Work instructions — Nothing in the data may be changed; retype all of it.

========================================

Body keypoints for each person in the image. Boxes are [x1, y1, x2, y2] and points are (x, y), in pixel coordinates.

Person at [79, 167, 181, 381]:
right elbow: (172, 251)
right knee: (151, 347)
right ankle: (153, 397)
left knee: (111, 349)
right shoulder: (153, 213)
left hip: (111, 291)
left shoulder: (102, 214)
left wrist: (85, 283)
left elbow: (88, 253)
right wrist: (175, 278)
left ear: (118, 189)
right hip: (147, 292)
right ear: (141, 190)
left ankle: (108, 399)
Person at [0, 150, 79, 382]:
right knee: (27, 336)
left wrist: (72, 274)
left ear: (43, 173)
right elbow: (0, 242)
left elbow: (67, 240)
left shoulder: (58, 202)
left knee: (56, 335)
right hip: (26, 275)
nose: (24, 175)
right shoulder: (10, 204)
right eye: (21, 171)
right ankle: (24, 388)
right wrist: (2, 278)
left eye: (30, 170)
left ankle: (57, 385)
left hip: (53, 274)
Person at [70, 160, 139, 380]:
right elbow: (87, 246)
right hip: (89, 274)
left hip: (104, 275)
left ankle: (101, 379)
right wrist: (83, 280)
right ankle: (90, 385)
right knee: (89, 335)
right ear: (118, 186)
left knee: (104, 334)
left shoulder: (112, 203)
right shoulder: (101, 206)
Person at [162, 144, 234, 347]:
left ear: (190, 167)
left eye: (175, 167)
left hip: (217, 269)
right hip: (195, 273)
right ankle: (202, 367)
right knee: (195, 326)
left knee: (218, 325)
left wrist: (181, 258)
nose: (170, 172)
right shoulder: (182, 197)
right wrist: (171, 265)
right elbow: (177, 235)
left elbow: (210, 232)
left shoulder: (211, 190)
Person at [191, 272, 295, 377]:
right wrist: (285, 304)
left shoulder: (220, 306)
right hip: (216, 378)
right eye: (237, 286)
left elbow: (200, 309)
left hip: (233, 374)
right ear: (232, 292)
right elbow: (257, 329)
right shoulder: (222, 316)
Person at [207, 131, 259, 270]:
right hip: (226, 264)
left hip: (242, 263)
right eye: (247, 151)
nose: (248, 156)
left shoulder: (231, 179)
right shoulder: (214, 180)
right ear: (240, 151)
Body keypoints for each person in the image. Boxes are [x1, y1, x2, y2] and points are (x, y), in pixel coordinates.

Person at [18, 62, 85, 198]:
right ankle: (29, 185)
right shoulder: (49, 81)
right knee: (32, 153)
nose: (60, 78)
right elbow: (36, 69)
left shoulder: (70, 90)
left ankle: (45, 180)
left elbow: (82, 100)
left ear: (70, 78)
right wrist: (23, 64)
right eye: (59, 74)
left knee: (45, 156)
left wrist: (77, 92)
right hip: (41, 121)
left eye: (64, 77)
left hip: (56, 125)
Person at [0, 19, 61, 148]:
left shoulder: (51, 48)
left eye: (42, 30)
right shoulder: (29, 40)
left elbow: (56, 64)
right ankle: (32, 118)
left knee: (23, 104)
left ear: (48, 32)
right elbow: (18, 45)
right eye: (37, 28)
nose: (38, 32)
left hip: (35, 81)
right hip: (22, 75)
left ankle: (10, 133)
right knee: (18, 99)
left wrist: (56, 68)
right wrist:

========================================

Response to this exercise —
Body keypoints for each person in the image. Boxes are [x1, y1, x2, y2] and points are (x, y), in pixel coordinates.

Person at [79, 167, 181, 381]:
right elbow: (172, 251)
right knee: (151, 347)
right ankle: (153, 397)
left knee: (111, 349)
right shoulder: (153, 213)
left hip: (111, 291)
left shoulder: (102, 214)
left wrist: (85, 283)
left elbow: (88, 253)
right wrist: (175, 278)
left ear: (118, 189)
right hip: (147, 292)
right ear: (141, 190)
left ankle: (108, 399)
Person at [0, 150, 79, 382]:
right knee: (27, 336)
left wrist: (72, 274)
left ear: (43, 173)
right elbow: (0, 242)
left elbow: (67, 240)
left shoulder: (58, 202)
left knee: (56, 335)
right hip: (26, 275)
nose: (24, 175)
right shoulder: (10, 204)
right eye: (21, 171)
right ankle: (24, 388)
right wrist: (2, 278)
left eye: (30, 170)
left ankle: (57, 385)
left hip: (53, 274)
Person at [70, 160, 139, 380]:
right elbow: (87, 246)
right hip: (89, 274)
left hip: (104, 275)
left ankle: (101, 379)
right wrist: (83, 280)
right ankle: (90, 385)
right knee: (89, 335)
right ear: (118, 186)
left knee: (104, 334)
left shoulder: (112, 203)
right shoulder: (101, 206)
Person at [162, 144, 234, 347]:
left ear: (190, 167)
left eye: (175, 167)
left hip: (217, 269)
right hip: (195, 273)
right ankle: (202, 367)
right knee: (195, 326)
left knee: (218, 325)
left wrist: (181, 258)
nose: (170, 172)
right shoulder: (182, 197)
right wrist: (171, 265)
right elbow: (177, 235)
left elbow: (210, 232)
left shoulder: (211, 190)
Person at [191, 272, 295, 377]:
right wrist: (285, 304)
left shoulder: (220, 306)
right hip: (216, 378)
right eye: (237, 286)
left elbow: (200, 309)
left hip: (233, 374)
right ear: (232, 292)
right elbow: (257, 329)
right shoulder: (222, 316)
Person at [207, 131, 259, 270]:
right hip: (226, 264)
left hip: (242, 263)
right eye: (247, 151)
nose: (248, 156)
left shoulder: (231, 179)
right shoulder: (214, 180)
right ear: (240, 151)
Body keypoints for each person in the image. Boxes are [x1, y1, x2, y2] and points are (x, y), in pixel coordinates.

Person at [18, 62, 85, 198]:
right ankle: (29, 185)
right shoulder: (49, 81)
right knee: (32, 153)
nose: (60, 78)
right elbow: (36, 69)
left shoulder: (70, 90)
left ankle: (45, 180)
left elbow: (82, 100)
left ear: (70, 78)
right wrist: (23, 64)
right eye: (59, 74)
left knee: (45, 156)
left wrist: (77, 92)
right hip: (41, 121)
left eye: (64, 77)
left hip: (56, 125)
Person at [0, 19, 61, 148]:
left shoulder: (51, 48)
left eye: (42, 30)
right shoulder: (29, 40)
left elbow: (56, 64)
right ankle: (32, 118)
left knee: (23, 104)
left ear: (48, 32)
right elbow: (18, 45)
right eye: (37, 28)
nose: (38, 32)
left hip: (35, 81)
right hip: (22, 75)
left ankle: (10, 133)
right knee: (18, 99)
left wrist: (56, 68)
right wrist:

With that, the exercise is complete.